_WRITTEN TASK_.
Count the lines in the records below that contain the word "What", and reply with that number only.

------

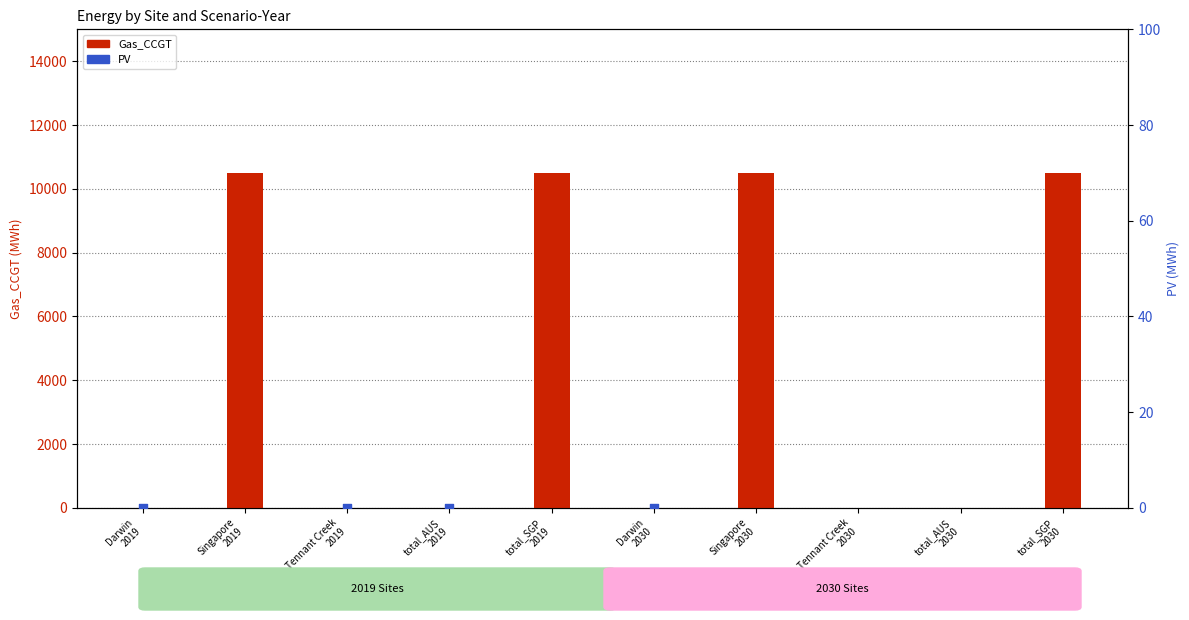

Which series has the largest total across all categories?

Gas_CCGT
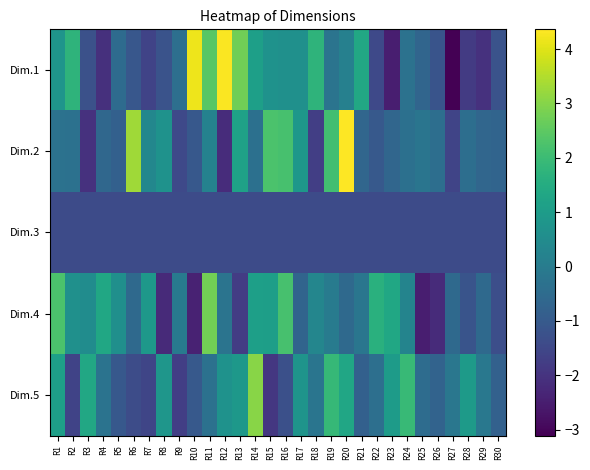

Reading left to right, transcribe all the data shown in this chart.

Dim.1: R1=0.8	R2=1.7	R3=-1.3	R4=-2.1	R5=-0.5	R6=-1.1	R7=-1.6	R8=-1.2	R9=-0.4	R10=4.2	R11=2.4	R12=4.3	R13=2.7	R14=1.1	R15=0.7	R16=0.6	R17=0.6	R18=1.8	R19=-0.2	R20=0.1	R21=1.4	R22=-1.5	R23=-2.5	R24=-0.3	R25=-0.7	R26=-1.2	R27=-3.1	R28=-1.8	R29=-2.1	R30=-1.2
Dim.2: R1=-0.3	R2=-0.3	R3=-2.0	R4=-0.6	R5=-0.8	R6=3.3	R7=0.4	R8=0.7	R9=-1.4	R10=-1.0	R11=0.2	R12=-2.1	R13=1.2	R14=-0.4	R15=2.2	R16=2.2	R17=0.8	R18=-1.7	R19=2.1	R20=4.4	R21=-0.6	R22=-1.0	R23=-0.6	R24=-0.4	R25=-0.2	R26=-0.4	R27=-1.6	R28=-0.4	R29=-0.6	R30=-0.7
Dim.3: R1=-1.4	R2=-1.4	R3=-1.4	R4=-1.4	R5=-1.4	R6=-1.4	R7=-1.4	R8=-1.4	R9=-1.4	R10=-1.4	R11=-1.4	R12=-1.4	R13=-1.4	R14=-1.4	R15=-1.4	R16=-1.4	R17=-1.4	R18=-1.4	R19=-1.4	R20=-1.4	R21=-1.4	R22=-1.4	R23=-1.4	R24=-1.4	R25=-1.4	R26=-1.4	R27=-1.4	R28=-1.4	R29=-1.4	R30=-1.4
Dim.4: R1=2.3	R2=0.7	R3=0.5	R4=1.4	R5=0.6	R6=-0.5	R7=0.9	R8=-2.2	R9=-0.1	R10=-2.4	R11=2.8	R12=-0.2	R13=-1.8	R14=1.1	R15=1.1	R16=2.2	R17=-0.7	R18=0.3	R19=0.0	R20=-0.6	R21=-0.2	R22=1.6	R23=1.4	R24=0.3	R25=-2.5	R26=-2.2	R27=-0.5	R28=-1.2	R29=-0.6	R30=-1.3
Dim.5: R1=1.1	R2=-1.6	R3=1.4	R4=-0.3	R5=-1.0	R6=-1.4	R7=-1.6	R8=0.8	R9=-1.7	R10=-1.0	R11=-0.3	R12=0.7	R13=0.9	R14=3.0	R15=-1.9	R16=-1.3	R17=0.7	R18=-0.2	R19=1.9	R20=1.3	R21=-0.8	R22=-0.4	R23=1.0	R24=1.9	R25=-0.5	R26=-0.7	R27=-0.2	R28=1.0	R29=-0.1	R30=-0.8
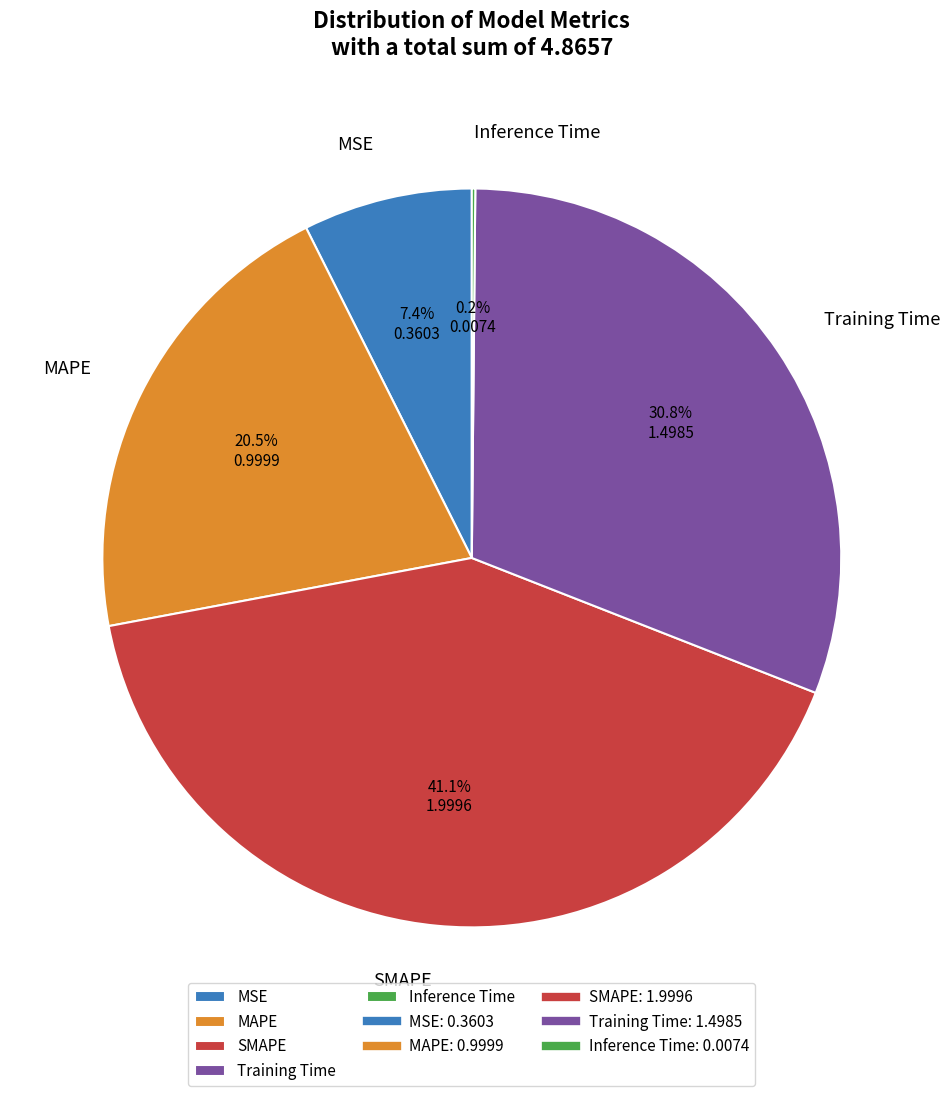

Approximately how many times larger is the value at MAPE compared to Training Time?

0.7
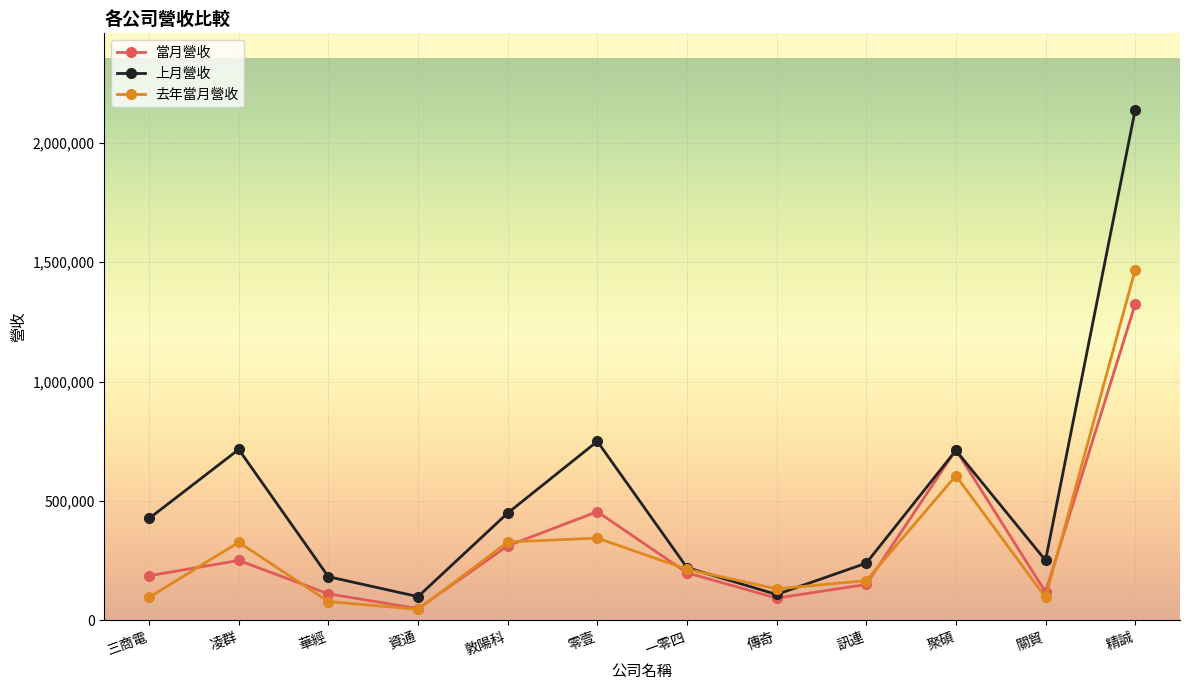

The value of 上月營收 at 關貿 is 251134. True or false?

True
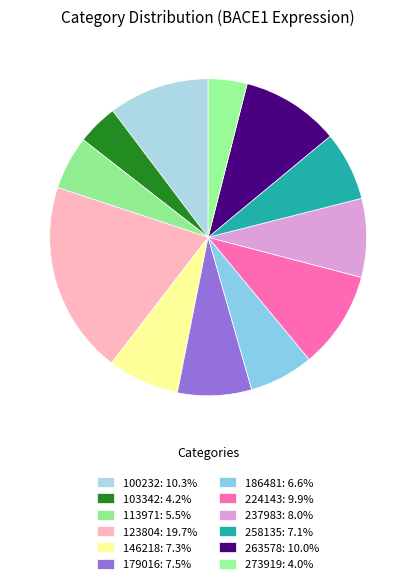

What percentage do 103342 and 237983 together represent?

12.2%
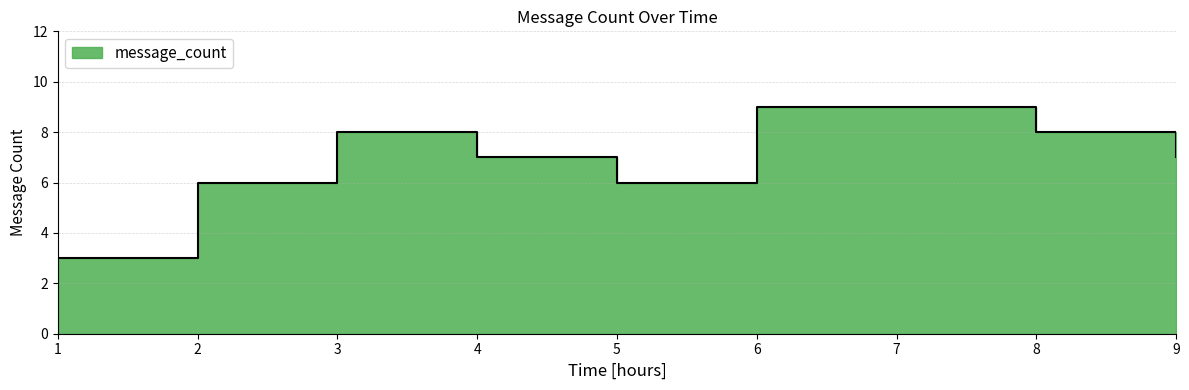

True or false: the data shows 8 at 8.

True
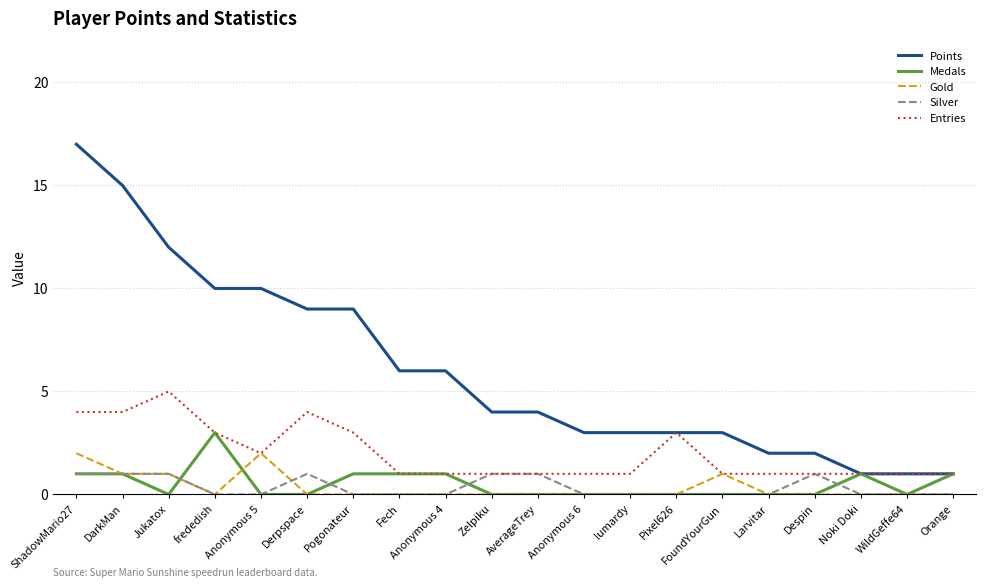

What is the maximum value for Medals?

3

------

_ANSWER BOX_.
2